Exercise –
Please pick up the passage on treating hepatitis C in decompensated cirrhosis and continue it from its last sentence.

Selected extract –
--- START ---

Treatment of HCV with Decompensated Cirrhosis
The treatment of patients with CP class B or C cirrhosis is controversial, as most will require liver transplantation for optimal long-term survival. In patients who are not transplant candidates, the goal is to achieve SVR with the hope that there will be an improvement in clinical condition. For patients who are transplant candidates, the goals are not as straightforward. SVR before transplantation prevents re-infection of the new liver which could improve post-transplant outcomes and survival of the graft.14,30 However, viral eradication pre- transplant prevents the use of HCV exposed organs and treatment post-transplant is safe and effective.
Marginal hepatic function limits treatment options. In the era of IFN-based therapies, treatment in decompensated cirrhosis was contraindicated.31 All-oral therapy has significantly better efficacy and safety, however drug toxicity must still be considered. Although safe and effective in CP class A, protease inhibitors are not advised for those with CP class B/C cirrhosis.

--- END ---

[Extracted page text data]
--- START ---

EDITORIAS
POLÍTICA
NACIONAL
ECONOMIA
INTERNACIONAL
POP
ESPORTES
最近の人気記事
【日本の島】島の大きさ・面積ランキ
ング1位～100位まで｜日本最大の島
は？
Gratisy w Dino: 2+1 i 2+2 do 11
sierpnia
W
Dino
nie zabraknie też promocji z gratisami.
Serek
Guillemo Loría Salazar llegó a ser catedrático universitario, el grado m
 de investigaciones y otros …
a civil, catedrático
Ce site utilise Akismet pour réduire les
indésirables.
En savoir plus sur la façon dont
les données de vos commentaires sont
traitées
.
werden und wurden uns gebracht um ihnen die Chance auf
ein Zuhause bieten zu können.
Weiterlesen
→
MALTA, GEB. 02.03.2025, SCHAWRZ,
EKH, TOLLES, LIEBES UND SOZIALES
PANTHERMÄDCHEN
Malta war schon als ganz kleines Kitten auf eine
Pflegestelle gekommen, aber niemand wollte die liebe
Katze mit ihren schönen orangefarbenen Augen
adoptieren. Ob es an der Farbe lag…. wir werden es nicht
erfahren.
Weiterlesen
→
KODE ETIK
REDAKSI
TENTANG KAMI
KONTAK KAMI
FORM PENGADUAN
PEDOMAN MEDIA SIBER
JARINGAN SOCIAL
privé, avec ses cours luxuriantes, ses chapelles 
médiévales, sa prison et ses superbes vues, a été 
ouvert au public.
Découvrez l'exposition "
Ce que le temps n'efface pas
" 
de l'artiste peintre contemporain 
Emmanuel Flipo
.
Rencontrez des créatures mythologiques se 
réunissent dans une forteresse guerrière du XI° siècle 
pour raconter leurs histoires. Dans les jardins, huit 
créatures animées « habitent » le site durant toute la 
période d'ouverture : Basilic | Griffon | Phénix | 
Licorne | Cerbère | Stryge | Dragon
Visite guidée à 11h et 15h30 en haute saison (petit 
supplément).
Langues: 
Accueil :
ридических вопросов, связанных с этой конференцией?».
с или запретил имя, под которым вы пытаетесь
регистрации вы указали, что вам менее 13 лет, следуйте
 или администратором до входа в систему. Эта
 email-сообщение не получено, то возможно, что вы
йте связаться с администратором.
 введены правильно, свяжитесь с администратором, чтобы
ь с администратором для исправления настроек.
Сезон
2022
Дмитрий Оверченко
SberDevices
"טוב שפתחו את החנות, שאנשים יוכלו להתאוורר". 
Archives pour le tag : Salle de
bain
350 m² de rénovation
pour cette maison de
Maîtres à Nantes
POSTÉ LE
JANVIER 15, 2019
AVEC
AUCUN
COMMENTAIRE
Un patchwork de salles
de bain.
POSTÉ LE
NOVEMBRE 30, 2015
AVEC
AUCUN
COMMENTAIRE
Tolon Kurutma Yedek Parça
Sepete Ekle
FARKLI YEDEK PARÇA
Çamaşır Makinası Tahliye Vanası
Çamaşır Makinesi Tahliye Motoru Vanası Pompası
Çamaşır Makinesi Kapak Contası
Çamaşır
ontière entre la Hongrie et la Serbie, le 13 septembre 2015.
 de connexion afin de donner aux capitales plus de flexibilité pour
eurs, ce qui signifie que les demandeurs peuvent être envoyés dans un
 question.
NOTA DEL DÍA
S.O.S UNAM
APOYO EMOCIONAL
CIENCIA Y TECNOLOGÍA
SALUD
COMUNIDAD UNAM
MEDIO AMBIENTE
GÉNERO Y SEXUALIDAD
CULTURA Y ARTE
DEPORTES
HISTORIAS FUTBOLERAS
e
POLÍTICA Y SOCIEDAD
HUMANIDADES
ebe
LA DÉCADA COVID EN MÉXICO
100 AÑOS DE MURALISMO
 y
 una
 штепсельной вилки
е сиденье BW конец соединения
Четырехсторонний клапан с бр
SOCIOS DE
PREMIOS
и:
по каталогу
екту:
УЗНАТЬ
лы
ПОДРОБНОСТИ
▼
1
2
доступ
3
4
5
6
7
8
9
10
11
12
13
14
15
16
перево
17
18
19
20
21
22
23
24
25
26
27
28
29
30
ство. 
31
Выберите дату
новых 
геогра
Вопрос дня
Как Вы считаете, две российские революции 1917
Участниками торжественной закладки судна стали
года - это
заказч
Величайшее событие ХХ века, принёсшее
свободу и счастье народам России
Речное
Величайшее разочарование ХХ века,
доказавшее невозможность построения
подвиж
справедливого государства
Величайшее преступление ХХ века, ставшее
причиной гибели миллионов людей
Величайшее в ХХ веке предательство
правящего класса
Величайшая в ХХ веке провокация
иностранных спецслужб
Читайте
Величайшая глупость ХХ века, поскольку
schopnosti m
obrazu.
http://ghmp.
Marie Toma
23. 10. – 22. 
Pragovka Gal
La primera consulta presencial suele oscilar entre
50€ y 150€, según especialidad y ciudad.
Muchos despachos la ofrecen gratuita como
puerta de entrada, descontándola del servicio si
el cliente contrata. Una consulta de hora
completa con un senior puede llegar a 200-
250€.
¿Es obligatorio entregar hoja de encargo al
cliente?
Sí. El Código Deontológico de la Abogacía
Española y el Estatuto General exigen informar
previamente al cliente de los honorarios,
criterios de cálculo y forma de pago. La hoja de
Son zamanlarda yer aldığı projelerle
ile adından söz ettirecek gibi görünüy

--- END ---

Output for this task –
Accordingly, the AASLD, IDSA and the European Association for the Study of the Liver (EASL) guidelines recommend only all-oral DAA regimens containing sofosbuvir, ledipasvir, daclatasvir and RBV as show in Table 2.31
Individuals with decompensated cirrhosis are at high risk for complications. It is advised that treatment should be performed by a highly experienced medical practitioner, preferably associated with a transplant center.14,30
It is important to recognize that although SVR substantially lowers the risk of progression or liver cancer, it does not eliminate this risk. All patients with cirrhosis, despite demonstration of regression by biopsy or non-invasive measurements, still require longitudinal follow-up. Liver cancer screening remains necessary as risk for malignancy remains. Recent analysis of a large Veterans Administration (VA) database demonstrates that age, gender and diabetes increase this risk.32
Compensated HCV cirrhosis has excellent long-term prognosis and a chance of reversal if SVR is attainable. Decompensated cirrhosis carries high risk of mortality and should be performed by highly experienced HCV providers. Early referral for transplant for patients with CTP >7 and MELD >18 is key for better patient outcomes as early treatment of HCV can prevent many life threatening complications and reduce HCC risk.